[Data entries]
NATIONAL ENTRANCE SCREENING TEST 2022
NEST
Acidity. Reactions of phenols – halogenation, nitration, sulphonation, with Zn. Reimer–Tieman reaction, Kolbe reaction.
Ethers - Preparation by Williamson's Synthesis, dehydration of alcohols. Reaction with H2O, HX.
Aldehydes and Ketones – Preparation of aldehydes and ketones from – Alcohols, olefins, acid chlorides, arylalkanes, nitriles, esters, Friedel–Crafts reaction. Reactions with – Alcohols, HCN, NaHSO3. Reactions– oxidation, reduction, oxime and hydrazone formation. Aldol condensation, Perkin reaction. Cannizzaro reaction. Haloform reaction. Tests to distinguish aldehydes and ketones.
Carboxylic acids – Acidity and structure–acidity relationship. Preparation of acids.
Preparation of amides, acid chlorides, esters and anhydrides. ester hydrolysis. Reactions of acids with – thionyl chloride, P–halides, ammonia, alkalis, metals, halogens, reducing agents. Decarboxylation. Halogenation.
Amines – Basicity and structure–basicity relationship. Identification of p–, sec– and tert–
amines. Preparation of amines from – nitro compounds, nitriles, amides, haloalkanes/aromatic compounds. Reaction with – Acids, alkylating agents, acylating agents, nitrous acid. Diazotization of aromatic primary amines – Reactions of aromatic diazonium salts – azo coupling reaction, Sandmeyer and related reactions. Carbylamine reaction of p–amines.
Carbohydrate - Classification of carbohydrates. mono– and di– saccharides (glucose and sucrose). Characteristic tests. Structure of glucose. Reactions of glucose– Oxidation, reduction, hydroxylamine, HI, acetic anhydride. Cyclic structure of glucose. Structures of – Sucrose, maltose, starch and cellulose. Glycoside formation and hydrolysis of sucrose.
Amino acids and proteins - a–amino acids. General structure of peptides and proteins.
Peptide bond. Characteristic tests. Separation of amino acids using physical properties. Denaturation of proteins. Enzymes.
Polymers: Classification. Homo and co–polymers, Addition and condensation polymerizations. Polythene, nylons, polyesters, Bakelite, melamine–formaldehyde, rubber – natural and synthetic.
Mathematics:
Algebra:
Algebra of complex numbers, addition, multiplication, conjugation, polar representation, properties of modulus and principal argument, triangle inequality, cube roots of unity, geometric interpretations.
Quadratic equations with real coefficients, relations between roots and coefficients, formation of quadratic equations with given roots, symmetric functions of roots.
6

§ **AIM OF THE EXERCISE**:
Without altering a single character, write out every record above.

§ **RESPONSE**:
NATIONAL ENTRANCE SCREENING TEST 2022
NEST
Acidity. Reactions of phenols – halogenation, nitration, sulphonation, with Zn. Reimer–Tieman reaction, Kolbe reaction.
Ethers - Preparation by Williamson's Synthesis, dehydration of alcohols. Reaction with H2O, HX.
Aldehydes and Ketones – Preparation of aldehydes and ketones from – Alcohols, olefins, acid chlorides, arylalkanes, nitriles, esters, Friedel–Crafts reaction. Reactions with – Alcohols, HCN, NaHSO3. Reactions– oxidation, reduction, oxime and hydrazone formation. Aldol condensation, Perkin reaction. Cannizzaro reaction. Haloform reaction. Tests to distinguish aldehydes and ketones.
Carboxylic acids – Acidity and structure–acidity relationship. Preparation of acids.
Preparation of amides, acid chlorides, esters and anhydrides. ester hydrolysis. Reactions of acids with – thionyl chloride, P–halides, ammonia, alkalis, metals, halogens, reducing agents. Decarboxylation. Halogenation.
Amines – Basicity and structure–basicity relationship. Identification of p–, sec– and tert–
amines. Preparation of amines from – nitro compounds, nitriles, amides, haloalkanes/aromatic compounds. Reaction with – Acids, alkylating agents, acylating agents, nitrous acid. Diazotization of aromatic primary amines – Reactions of aromatic diazonium salts – azo coupling reaction, Sandmeyer and related reactions. Carbylamine reaction of p–amines.
Carbohydrate - Classification of carbohydrates. mono– and di– saccharides (glucose and sucrose). Characteristic tests. Structure of glucose. Reactions of glucose– Oxidation, reduction, hydroxylamine, HI, acetic anhydride. Cyclic structure of glucose. Structures of – Sucrose, maltose, starch and cellulose. Glycoside formation and hydrolysis of sucrose.
Amino acids and proteins - a–amino acids. General structure of peptides and proteins.
Peptide bond. Characteristic tests. Separation of amino acids using physical properties. Denaturation of proteins. Enzymes.
Polymers: Classification. Homo and co–polymers, Addition and condensation polymerizations. Polythene, nylons, polyesters, Bakelite, melamine–formaldehyde, rubber – natural and synthetic.
Mathematics:
Algebra:
Algebra of complex numbers, addition, multiplication, conjugation, polar representation, properties of modulus and principal argument, triangle inequality, cube roots of unity, geometric interpretations.
Quadratic equations with real coefficients, relations between roots and coefficients, formation of quadratic equations with given roots, symmetric functions of roots.
6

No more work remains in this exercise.